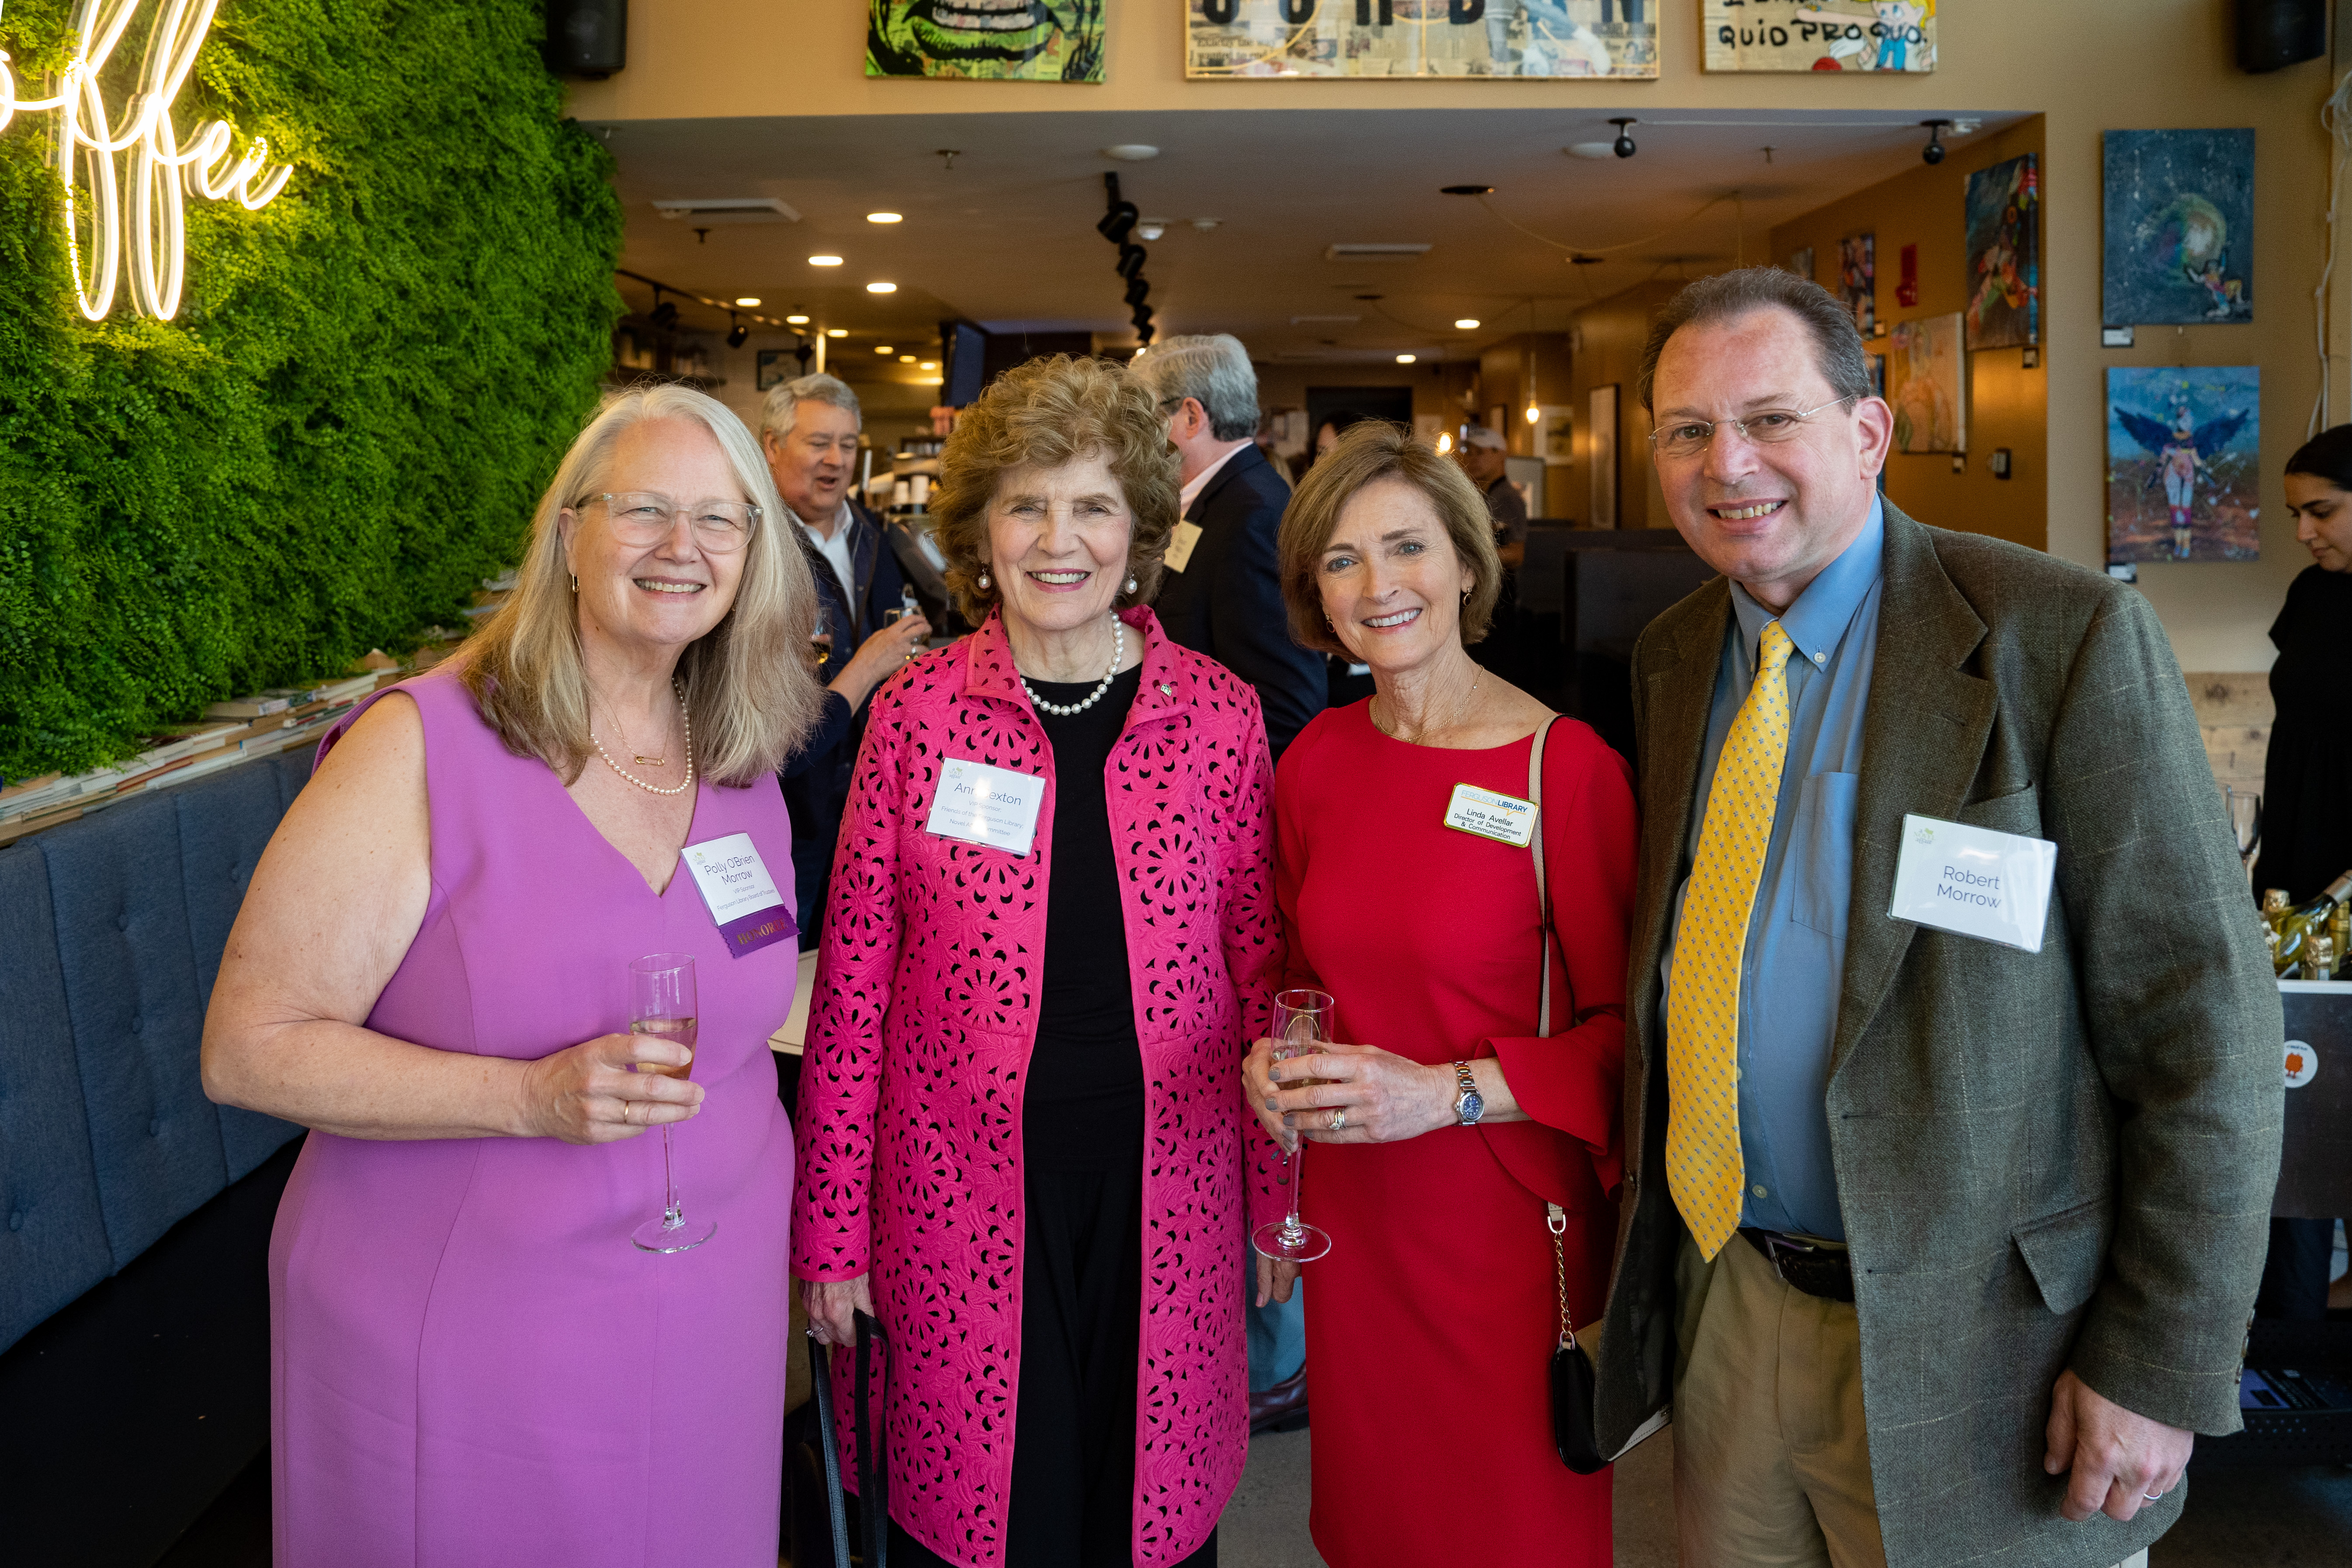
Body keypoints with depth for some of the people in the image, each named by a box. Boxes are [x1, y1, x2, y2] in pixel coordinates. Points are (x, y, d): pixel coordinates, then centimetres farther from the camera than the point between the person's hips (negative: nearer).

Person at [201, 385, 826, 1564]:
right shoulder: (422, 747, -15)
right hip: (462, 1332, -4)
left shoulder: (743, 768, 2)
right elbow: (249, 1048, -16)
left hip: (705, 1321, 5)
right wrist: (535, 1096, -26)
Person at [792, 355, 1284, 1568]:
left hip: (1163, 1192, 1)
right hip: (962, 1194, -1)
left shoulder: (1217, 713, -2)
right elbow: (855, 979, -2)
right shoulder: (917, 711, -4)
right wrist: (832, 1225, -1)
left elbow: (1256, 963, 4)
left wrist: (1278, 1194, 5)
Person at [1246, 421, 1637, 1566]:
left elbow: (1630, 1025, -12)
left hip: (1511, 1227, -4)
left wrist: (1453, 1090, -22)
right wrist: (1275, 1056, -4)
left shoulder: (1570, 767, -15)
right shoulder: (1315, 760, 1)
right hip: (1352, 1217, 4)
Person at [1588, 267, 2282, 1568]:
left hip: (1966, 1351, -5)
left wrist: (2161, 1369, -14)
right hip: (1722, 1301, 5)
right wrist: (1640, 1244, 10)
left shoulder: (2064, 636, -14)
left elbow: (2204, 1030, -13)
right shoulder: (1672, 657, 5)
--------------------------------
§ WHAT THE TASK ASKS
Pull out each line of the data above that contains the string "elbow". Uppercase and lowercase letters must match.

§ RESPONSE BOX
right elbow: (249, 1048, -16)
right elbow: (855, 979, -2)
left elbow: (1256, 963, 4)
left elbow: (1630, 1025, -12)
left elbow: (2204, 1030, -13)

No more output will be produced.